I'm self-learning Real Analysis using Real Analysis of Folland, and I got stuck on this problem.
Let $(X, \mathcal{M}, \mu)$ be a measure space with $\mu(X) < \infty$, and let $(X, \overline{\mathcal{M}}, \overline{\mu})$ be its completion. Suppose $f: X \rightarrow \mathbb{R}$ is bounded. Prove that $f$ is $\overline{\mathcal{M}}$-measurable iff there exist sequences $\{\phi_n\}$ and $\{\omega_n\}$ of $\mathcal{M}$-measurable simple functions such that $\phi_n\ \le f \le \omega_n$ and $\int(\omega_n - \phi_n)d \mu < n^{-1}$. In this case, $\lim{\int \phi_n d\mu} = \lim{\int \omega_n d\mu} = \int{fd\overline{\mu}}$
I thought about those functions which uses in Rienmann integral, but this problem only relates to Lebesgue integral, so I don't think they can help. Can anyone help me or give me some clue so I can solve this problem? Thanks so much your help. I really appreciate.

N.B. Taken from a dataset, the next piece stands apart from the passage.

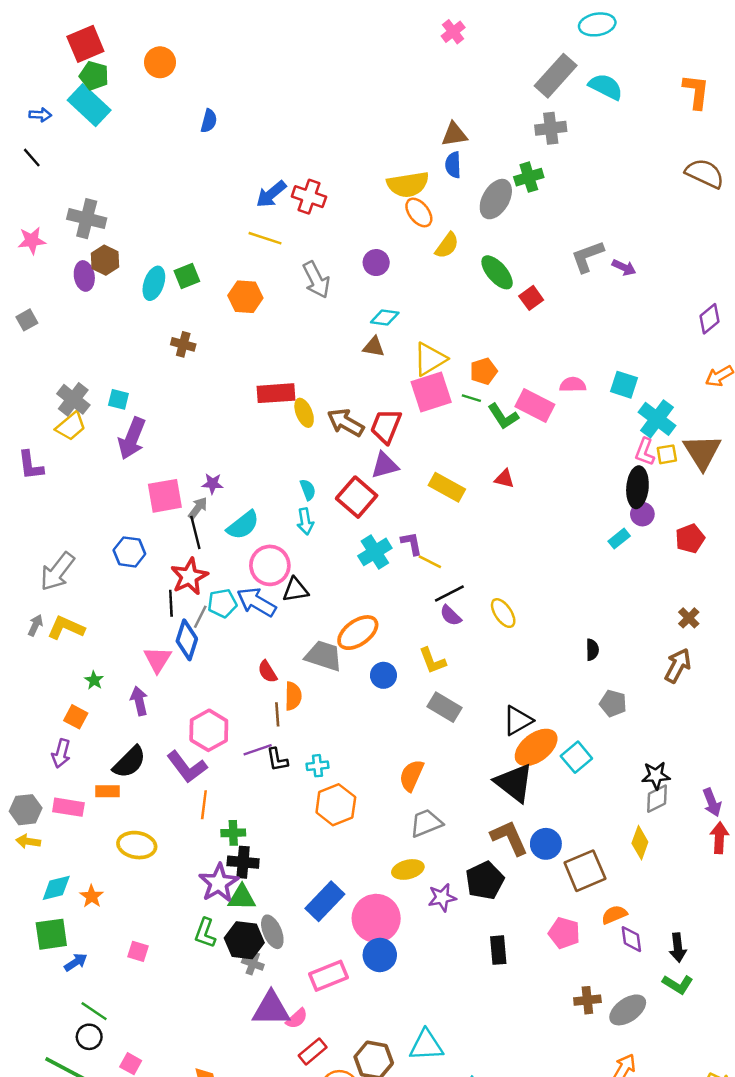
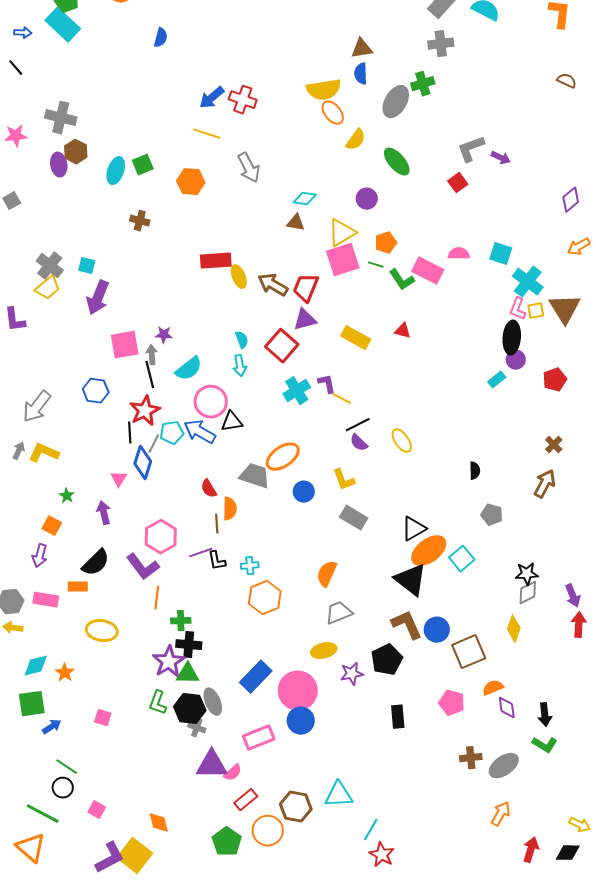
brown semicircle: (705, 173) -> (567, 81), size x0.6
purple circle: (376, 263) -> (367, 199), moved
red square: (531, 298) -> (458, 183), moved
gray arrow: (198, 508) -> (152, 355), turned -42
pink triangle: (158, 659) -> (119, 479), size x0.7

Here's a proof of the converse without assuming that $\phi_n, \psi_n$ are simple.
Let $\phi_n, \psi_n$ be $\mathcal{M}$-measurable functions such that $\phi_n \leq f \leq \psi_n$ and $0 \leq \int \psi_n - \phi_n \,d\mu < n^{-1}$.
Then $$\lim \int \psi_n - \phi_n \,d\mu = 0$$ By Fatou's lemma, $$0 \leq \int \liminf \, (\psi_n - \phi_n) \,d\mu \leq \lim \int \psi_n - \phi_n \,d\mu = 0 $$ which implies that $\liminf \, (\psi_n - \phi_n) = 0$ $\mu$-a.e.
For $\mu$-a.e., $$0 = \liminf \, (\psi_n - \phi_n) \geq \liminf \, \psi_n - \limsup \phi_n$$ From $\phi_n \leq f \leq \psi_n$, we get $$\limsup \, \phi_n \leq f \leq \liminf \, \psi_n \leq \limsup \, \phi_n$$ and so $f = \limsup \, \phi_n$ $\mu$-a.e.
Since $\limsup \, \phi_n$ is $\overline{\mathcal{M}}$-measurable and $f = \limsup \, \phi_n$ for $\overline{\mu}$-a.e., we conclude that $f$ is also $\overline{\mathcal{M}}$-measurable.